加瀬あすか

千葉
  • ガラス
加瀬あすか

Murrine(ムリーニ)という、金太郎飴のようにどこで切っても同じ模様が出てくるガラス技法で制作しています。パーツの組み合わせによって何通りもの模様を作り出せるところが面白く、一つひとつの違いやリズムを楽しみながら、ガラスの中に小さな景色をぎゅっと閉じ込めています。手に取るたびにちょっと気分が上がる、そんな作品をお届けできたら嬉しいです。

Q.ガラスの道を志すこととなったきっかけや思いを教えてください。
大学でガラスコースを専攻し、そこで初めて吹きガラスを体験しました。もともとものづくりは好きだったのですが、実際にやってみると、体を動かしながら夢中で作品を作っていく時間がとても楽しくて、「これは自分に向いているかも」と感じたのを覚えています。吹きガラスは、相手がドロドロに溶けたガラスなので、もちろん思い通りにはいきません。でも、その気まぐれさも含めて面白くて、技法を覚えるたびに作れるものがどんどん増えていくことにワクワクしました。そして何より惹かれたのは、透明なガラスという素材です。光を通すことで見せる表情や、見る角度によって変わる美しさは飽きることがなく、「もっとガラスでいろいろな表現をしてみたい」という気持ちが、この道を続けるきっかけになりました。

Q.どんな瞬間に、どんなものやことからアイデアを引き寄せていますか?
アイデアは「考えよう!」と思って浮かぶというより、日常の中で見つかることが多いです。散歩中に見つけた植物や季節の景色、ふと目にした色の組み合わせに「きれいだな」と感じる瞬間がヒントになります。もともと色合わせを考えるのが好きなので、「この色とこの色、意外と合うな」と思うと、つい頭の中でガラスに置き換えて考えてしまいます。制作中に偶然生まれた色や模様から、新しいアイデアにつながることもよくあります。

Q.音楽、道具、食べ物、空間など、手を動かす時に欠かせないものを教えてください。
まず思い浮かぶのは着る物です。吹きガラスをやる時は暑いところで作業するので、暑い中でも集中力が続くように、なるべく風通しが良く着心地が良い物を着るようにしています。夏は半ズボンにTシャツ。足元は靴下+スポーツサンダルが定番スタイルです。そして汗をたくさんかくので、手拭いも大事な物の一つです。気に入った手拭いをつい集めてしまいます。
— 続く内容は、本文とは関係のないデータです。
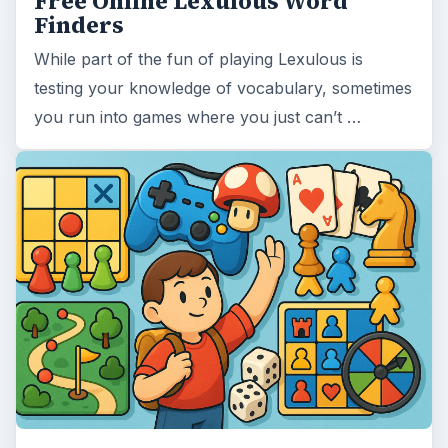
Free Online Lexulous Word
Finders
While part of the fun of playing Lexulous is
testing your knowledge of vocabulary, sometimes
you run into games where you just can’t …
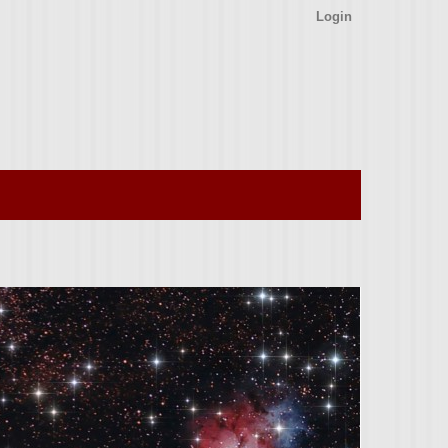
Login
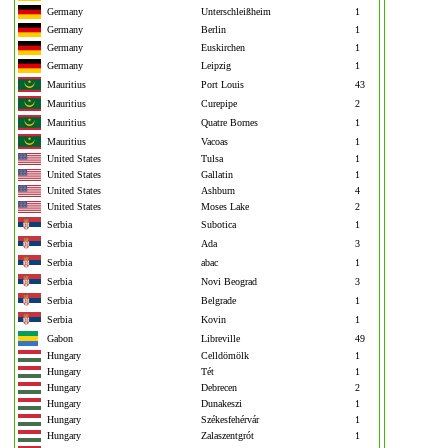
Germany
Unterschleißheim
1
Germany
Berlin
1
Germany
Euskirchen
1
Germany
Leipzig
1
Mauritius
Port Louis
43
Mauritius
Curepipe
2
Mauritius
Quatre Bornes
1
Mauritius
Vacoas
1
United States
Tulsa
1
United States
Gallatin
1
United States
Ashburn
4
United States
Moses Lake
2
Serbia
Subotica
1
Serbia
Ada
3
Serbia
abac
1
Serbia
Novi Beograd
3
Serbia
Belgrade
1
Serbia
Kovin
1
Gabon
Libreville
49
Hungary
Celldömölk
1
Hungary
Tét
1
Hungary
Debrecen
2
Hungary
Dunakeszi
1
Hungary
Székesfehérvár
1
Hungary
Zalaszentgrót
1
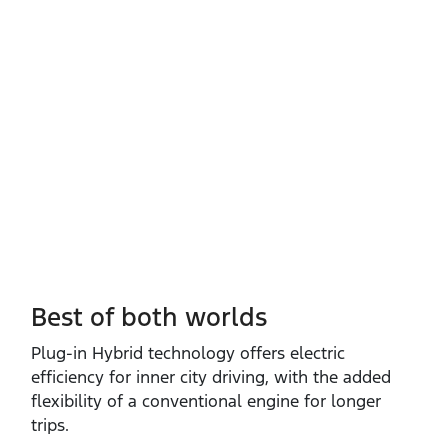
Best of both worlds
Plug‑in Hybrid technology offers electric
efficiency for inner city driving, with the added
flexibility of a conventional engine for longer
trips.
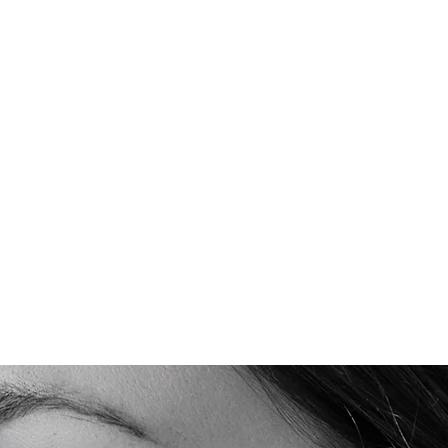
Quick View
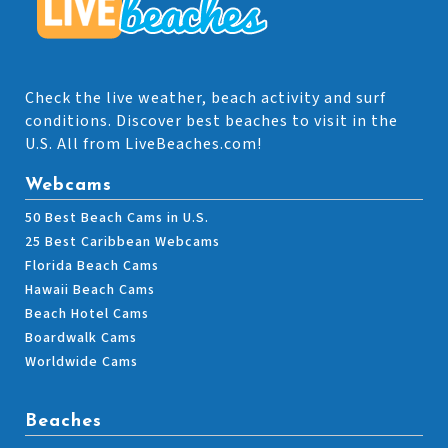
Check the live weather, beach activity and surf
conditions. Discover best beaches to visit in the
U.S. All from LiveBeaches.com!
Webcams
50 Best Beach Cams in U.S.
25 Best Caribbean Webcams
Florida Beach Cams
Hawaii Beach Cams
Beach Hotel Cams
Boardwalk Cams
Worldwide Cams
Beaches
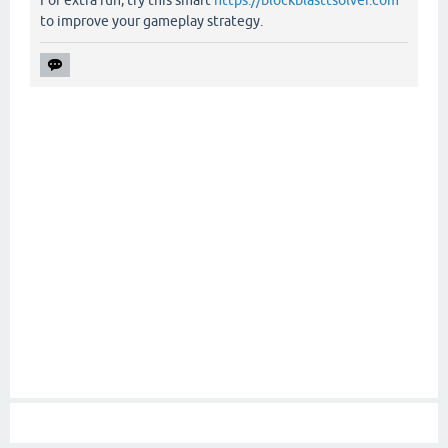
For extra fun, try this smart
https://blockblasttsolver.com
to improve your gameplay strategy.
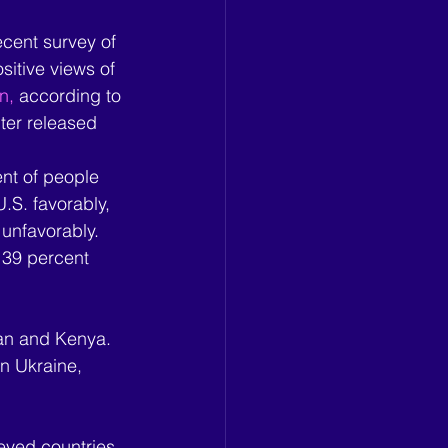
cent survey of 
sitive views of 
n,
 according to 
er released 
nt of people 
.S. favorably, 
unfavorably. 
 39 percent 
pan and Kenya. 
in Ukraine, 
eyed countries.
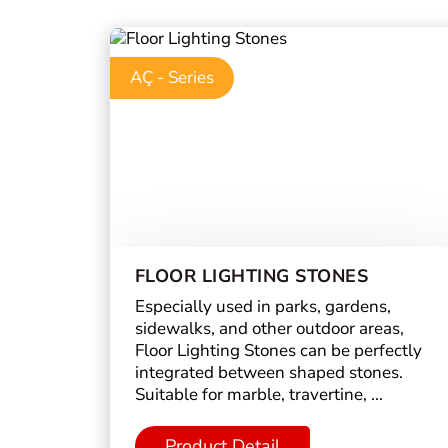
AÇ - Series
FLOOR LIGHTING STONES
Especially used in parks, gardens,
sidewalks, and other outdoor areas,
Floor Lighting Stones can be perfectly
integrated between shaped stones.
Suitable for marble, travertine, ...
Product Detail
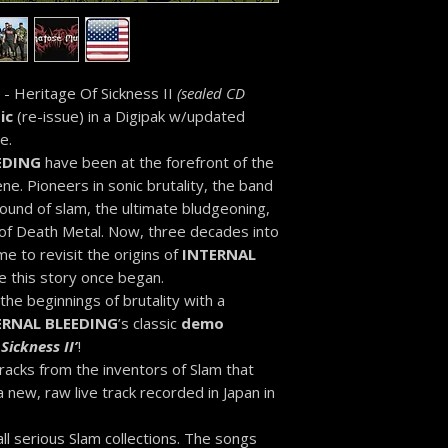
- Heritage Of Sickness II
(sealed CD
ic
(re-issue) in a Digipak w/updated
e.
EDING
have been at the forefront of the
. Pioneers in sonic brutality, the band
ound of slam, the ultimate bludgeoning,
 of Death Metal. Now, three decades into
ime to revisit the origins of
INTERNAL
this story once began.
he beginnings of brutality with a
ERNAL BLEEDING
’s classic
demo
Sickness II’
!
racks from the inventors of Slam that
 new, raw live track recorded in Japan in
 all serious Slam collections. The songs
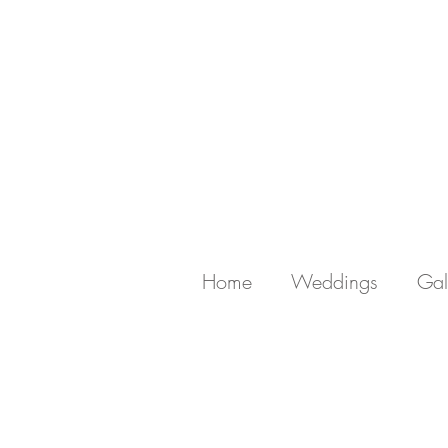
Home
Weddings
Gal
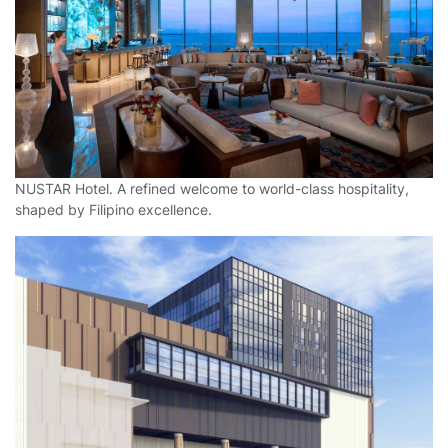
NUSTAR Hotel. A refined welcome to world-class hospitality,
shaped by Filipino excellence.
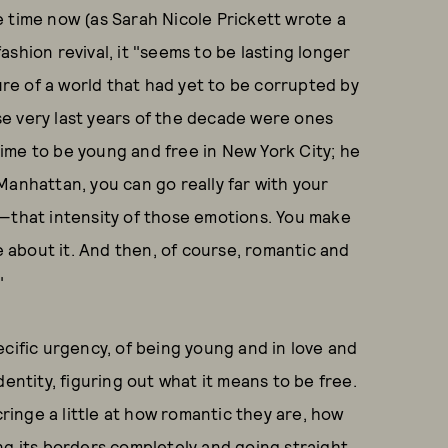
 time now (as Sarah Nicole Prickett wrote a
ashion revival, it "seems to be lasting longer
lure of a world that had yet to be corrupted by
e very last years of the decade were ones
 time to be young and free in New York City; he
n Manhattan, you can go really far with your
e—that intensity of those emotions. You make
se about it. And then, of course, romantic and
."
pecific urgency, of being young and in love and
entity, figuring out what it means to be free.
cringe a little at how romantic they are, how
ng its borders completely and going straight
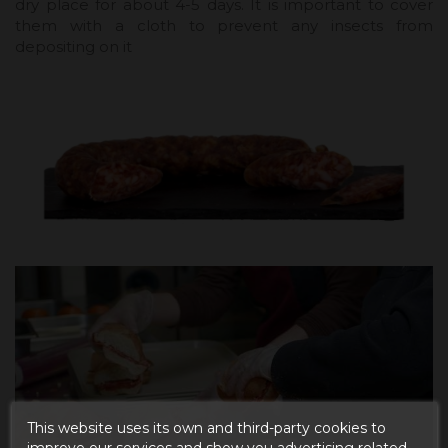
dry place for about 4-5 days. It is important to cover
them with a cloth to prevent any insects from
depositing on it
This website uses its own and third-party cookies to
improve our services and show you advertising related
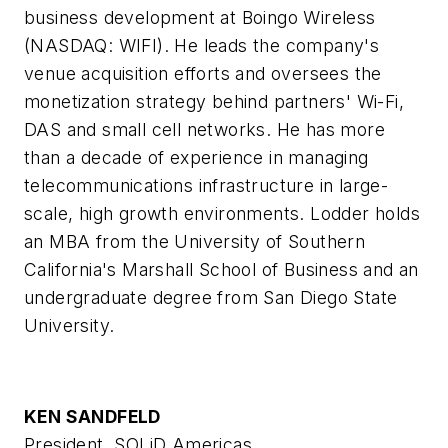
business development at Boingo Wireless
(NASDAQ: WIFI). He leads the company's
venue acquisition efforts and oversees the
monetization strategy behind partners' Wi-Fi,
DAS and small cell networks. He has more
than a decade of experience in managing
telecommunications infrastructure in large-
scale, high growth environments. Lodder holds
an MBA from the University of Southern
California's Marshall School of Business and an
undergraduate degree from San Diego State
University.
KEN SANDFELD
President, SOLiD Americas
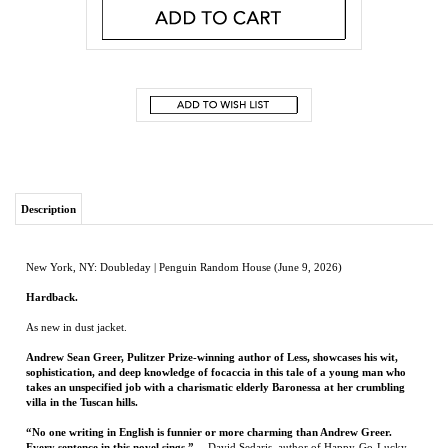
Description
New York, NY: Doubleday | Penguin Random House (June 9, 2026)
Hardback.
As new in dust jacket.
Andrew Sean Greer, Pulitzer Prize-winning author of Less, showcases his wit,
sophistication, and deep knowledge of focaccia in this tale of a young man who
takes an unspecified job with a charismatic elderly Baronessa at her crumbling
villa in the Tuscan hills.
“No one writing in English is funnier or more charming than Andrew Greer.
Every sentence in this novel sings.”
—David Sedaris, author of Happy-Go-Lucky
“An absolute delight.”—Elif Batuman, author of Either/Or “Such a sunny book.”
—Kate Atkinson, author of Shrines of Gaiety
An aspiring archivist determined to begin a “serious” life after an undistinguished
undergraduate career takes up residence in the Italian countryside.
Here, he
becomes the all-purpose assistant to the Baronessa, known to her friends as Coco, a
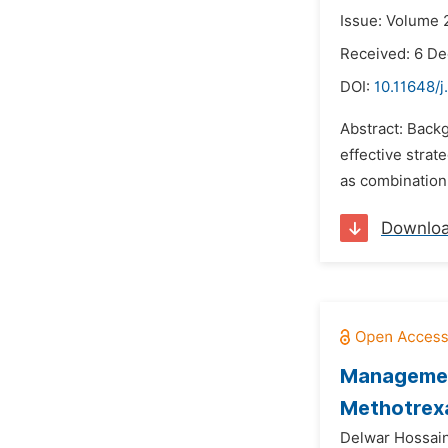
Issue: Volume 
Received: 6 D
DOI:
10.11648/
Abstract: Back
effective strat
as combination 
Downlo
Management
Methotrexa
Delwar Hossai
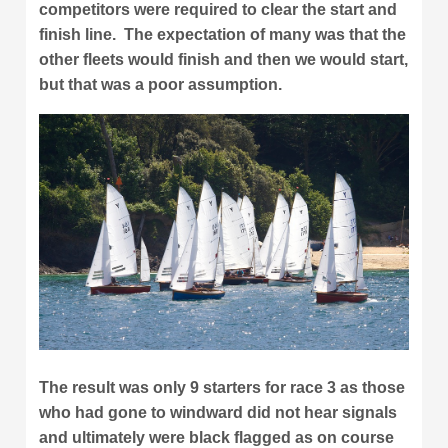
competitors were required to clear the start and
finish line. The expectation of many was that the
other fleets would finish and then we would start,
but that was a poor assumption.
The result was only 9 starters for race 3 as those
who had gone to windward did not hear signals
and ultimately were black flagged as on course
Q.ユニークで愛らしいムリーニ(パーツ)のデザインが魅力ですが、ガラスという素材でそれを表現する楽しさはどういうところにありますか?
ムリーニは、小さなパーツを並べている時間が、私にとってはちょっとしたパズルみたいな感覚です。「この色、合うかな?」と考えながら並べていくのがとても楽しくて、気づくと夢中になっています。しかも相手はガラスなので、「思った通り!」の日もあれば、「そんな仕上がりになるんだ!」と驚かされる日もあります。そんな予想外の表情も含めて、ガラスだからこその面白さだと感じています。

Q.とても手間のかかる伝統技法「ケーンワーク」を用いてシンプルなストライプ模様を手がけていますが、この技法が「良いな!」と思ったエピソードを教えてください。
初めてケーンを引いたときは、太いガラスの塊が細く長く伸びていく様子に驚きました。それをカットして並べると、一本一本がきれいなストライプになっていて、「こんなふうに模様が生まれるんだ!」と感動したのを覚えています。工程はとても多くて大変ですが、自分で作ったケーンが作品の一部になっていく過程は、何度経験しても面白いです。シンプルなストライプだからこそ、色や線の違いがよく見えて、その表情を考える時間も楽しんでいます。